El inmigrante relata su paso por España para explicar que su objetivo no era acabar vendiendo imitaciones por la calle. «Primero estuve trabajando en el campo, en Andalucía, y luego, en 2007, llegué a Barcelona. Como no había trabajo, acabé de mantero. Yo, ni nadie, quiere trabajar de mantero, pero no hay otra cosa. ¿Qué os pensáis? Yo hice tres años de formación y trabajé de jardinero, de carpintero... No siempre fui mantero. No nací siendo mantero». Una de las acusaciones que más le duele es la de que son gente agresiva. No ha ayudado que golpearan a un ciudadano estadounidense y que el vídeo donde sale grabada esa pelea desigual se hiciera viral. «Somos muchos, unos 700, pero no violentos. Los manteros no fuman, no beben, no son malos. Solo están trabajando y lo único que quieren es estar legalmente en España». La conversación avanza y, al sentirse escuchado, respetado, Mansour se relaja. Su mirada se ha suavizado y, en la despedida, sonriendo con los dientes más blancos de toda Barcelona, choca su gran mano contra la nuestra. Después, como muchos musulmanes, se lleva la palma al pecho, al corazón, luego a la frente y finalmente al aire.

Muy cerca de allí, en la Rambla, las estatuas humanas son la gran atracción de la parte baja de la calle que empuja al mar. La avenida es una gran cicatriz desde aquella furgoneta asesina de hace un año. Dos acordeones empalagan el ambiente. Suena 'Despacito' mientras tipos de cara aburrida promocionan comida aburrida en la puerta de los restaurantes. Flotan retazos de conversaciones en inglés, italiano, japonés, francés... No hay catalanes. Ya hace tiempo que renegaron de este centro caótico y demasiado turístico.

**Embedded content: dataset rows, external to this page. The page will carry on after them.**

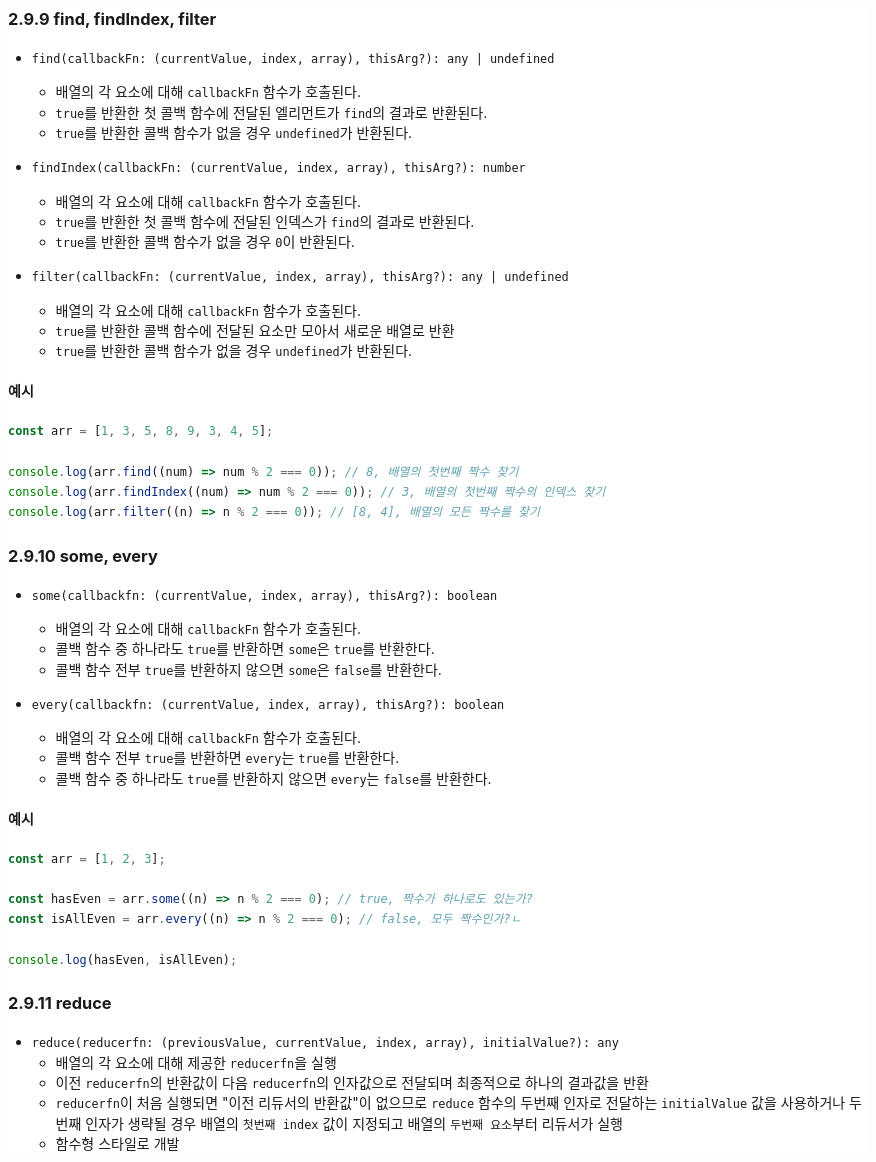 ### 2.9.9 find, findIndex, filter

- `find(callbackFn: (currentValue, index, array), thisArg?): any | undefined`

  - 배열의 각 요소에 대해 `callbackFn` 함수가 호출된다.
  - `true`를 반환한 첫 콜백 함수에 전달된 엘리먼트가 `find`의 결과로 반환된다.
  - `true`를 반환한 콜백 함수가 없을 경우 `undefined`가 반환된다.

- `findIndex(callbackFn: (currentValue, index, array), thisArg?): number`

  - 배열의 각 요소에 대해 `callbackFn` 함수가 호출된다.
  - `true`를 반환한 첫 콜백 함수에 전달된 인덱스가 `find`의 결과로 반환된다.
  - `true`를 반환한 콜백 함수가 없을 경우 `0`이 반환된다.

- `filter(callbackFn: (currentValue, index, array), thisArg?): any | undefined`
  - 배열의 각 요소에 대해 `callbackFn` 함수가 호출된다.
  - `true`를 반환한 콜백 함수에 전달된 요소만 모아서 새로운 배열로 반환
  - `true`를 반환한 콜백 함수가 없을 경우 `undefined`가 반환된다.

#### 예시

```ts
const arr = [1, 3, 5, 8, 9, 3, 4, 5];

console.log(arr.find((num) => num % 2 === 0)); // 8, 배열의 첫번째 짝수 찾기
console.log(arr.findIndex((num) => num % 2 === 0)); // 3, 배열의 첫번째 짝수의 인덱스 찾기
console.log(arr.filter((n) => n % 2 === 0)); // [8, 4], 배열의 모든 짝수를 찾기
```

### 2.9.10 some, every

- `some(callbackfn: (currentValue, index, array), thisArg?): boolean`

  - 배열의 각 요소에 대해 `callbackFn` 함수가 호출된다.
  - 콜백 함수 중 하나라도 `true`를 반환하면 `some`은 `true`를 반환한다.
  - 콜백 함수 전부 `true`를 반환하지 않으면 `some`은 `false`를 반환한다.

- `every(callbackfn: (currentValue, index, array), thisArg?): boolean`
  - 배열의 각 요소에 대해 `callbackFn` 함수가 호출된다.
  - 콜백 함수 전부 `true`를 반환하면 `every`는 `true`를 반환한다.
  - 콜백 함수 중 하나라도 `true`를 반환하지 않으면 `every`는 `false`를 반환한다.

#### 예시

```ts
const arr = [1, 2, 3];

const hasEven = arr.some((n) => n % 2 === 0); // true, 짝수가 하나로도 있는가?
const isAllEven = arr.every((n) => n % 2 === 0); // false, 모두 짝수인가?ㄴ

console.log(hasEven, isAllEven);
```

### 2.9.11 reduce

- `reduce(reducerfn: (previousValue, currentValue, index, array), initialValue?): any`
  - 배열의 각 요소에 대해 제공한 `reducerfn`을 실행
  - 이전 `reducerfn`의 반환값이 다음 `reducerfn`의 인자값으로 전달되며 최종적으로 하나의 결과값을 반환
  - `reducerfn`이 처음 실행되면 "이전 리듀서의 반환값"이 없으므로 `reduce` 함수의 두번째 인자로 전달하는 `initialValue` 값을 사용하거나 두번째 인자가 생략될 경우 배열의 `첫번째 index` 값이 지정되고 배열의 `두번째 요소`부터 리듀서가 실행
  - 함수형 스타일로 개발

Vicens Forner decide regresar a su Barceloneta querida, la musa de 'Crónicas de L'Òstia', el libro donde ha plasmado algunas de las suculentas historias que ha vivido en Òstia, el otro nombre del barrio donde nació en 1949 y donde el olor a café -paquetes que se 'perdían' cuando algún cargamento cruzaba por allí- impregnaba toda Barcelona en unos tiempos en los que solo podían permitirse achicoria o algún sucedáneo. Ahora suben otros efluvios por la ciudad sin ley.